Oleh karenanya, salah satu cara untuk mengatasi kemungkinan membengkaknya kuota elpiji 3 kg , sebaiknya Pemerintah dan DPRRI mengkaji ulang besaran subsidi elpiji 3 kg yang sejak tahun 2007 tidak pernah dikoreksi. Sementara ke depan konsumsi elpiji 3 kg sangat meningkat mengingat ada pertambahan jumlah penduduk, pertambahan jumlah kepala keluarga baru, peningkatan kemampuan ekonomi masyarakat.
Selain itu pembenahan juga perlu dilakukan terkait sistem alokasi anggaran subsidi untuk elpiji 3 kg, sebaiknya juga tidak ditetapkan dengan sistim kuota, namun dalam bentuk total nominal besaran subsidi pertahunnya.

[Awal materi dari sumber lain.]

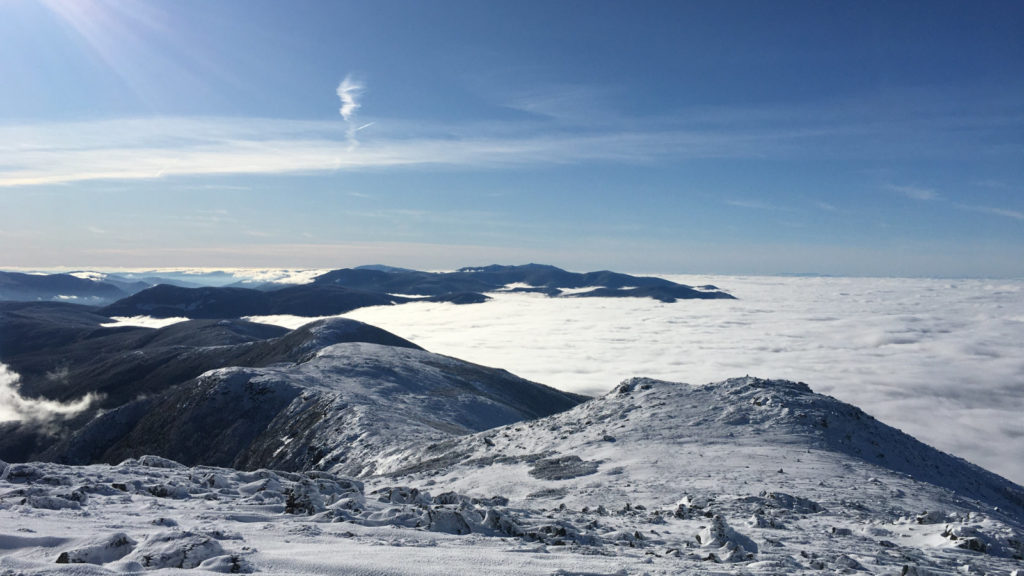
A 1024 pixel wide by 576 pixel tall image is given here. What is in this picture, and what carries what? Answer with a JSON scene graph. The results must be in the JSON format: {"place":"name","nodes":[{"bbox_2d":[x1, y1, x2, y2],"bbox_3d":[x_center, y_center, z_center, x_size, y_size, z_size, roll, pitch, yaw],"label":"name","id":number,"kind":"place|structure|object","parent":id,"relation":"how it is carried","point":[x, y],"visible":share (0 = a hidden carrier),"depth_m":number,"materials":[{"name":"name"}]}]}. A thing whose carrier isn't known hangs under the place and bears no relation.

Penetapan kuota selalu menimbulkan masalah ketika kuota terlampaui sebelum tutup tahun dan ini sangat beresiko timbulnya gejolak atas supply ketika belum adanya kesepakatan penambahan kuota.
“Selama belum ada kejelasan regulasi tentang penggunaan dan pengguna elpiji 3 kg, maka Pemerintah perlu memikirkan bahwa kuota elpiji 3 kg bisa diartikan bukan hanya sebagai kuota volume atau kuota nilai subsidi. Artinya, volume boleh lebih selama nilai subsidi belum terlampaui,”terang Sofyano yang selama ini menaruh perhatian besar pada persoalan elpiji ini.
Pemerintah dan DPR-RI juga menurutnya harus memahami bahwa yang namanya subsidi tidak lain adalah bantuan oleh karenanya tidak lebih besar dari nilai yang dibantu atau yang disubsidi. Karenanya sebaiknya Pemerintah dan DPR-RI berkomitmen dan sepakat bahwa harusnya subsidi tidak lebih besar dari harga beli masyarakat atas produk elpiji yang disubsidi.
Jika Pemerintah bermaksud menekan besaran subsidi elpiji 3 kg, maka Pemerintah perlu menetapkan kebijakan yang sama dengan subsidi BBM di solar dan minyak tanah yakni dengan subsidi tetap (fixed subsidi) namun Pemerintah harus sejak dini sudah mensosialisasikan rencana ini agar dapat diterima masyarakat.
Sebagai gambaran bahwa sejak dilakukannya konversi minyak tanah ke elpiji 3 kg pada tahun 2007 hingga tahun 2014, Pemerintah sudah berhasil menghemat subsidi sebesar kurang lebih Rp.164,7 triliun. Biaya konversi sendiri menggunakan anggaran sebesar Rp.13,2 triliun sehingga net penghematan bagi Pemerintah sekitar Rp.151,4 triliun. Sementara besaran subsidi untuk elpiji 3 kg pertahun sekitar Rp.40 sampai dengan Rp.50 triliun.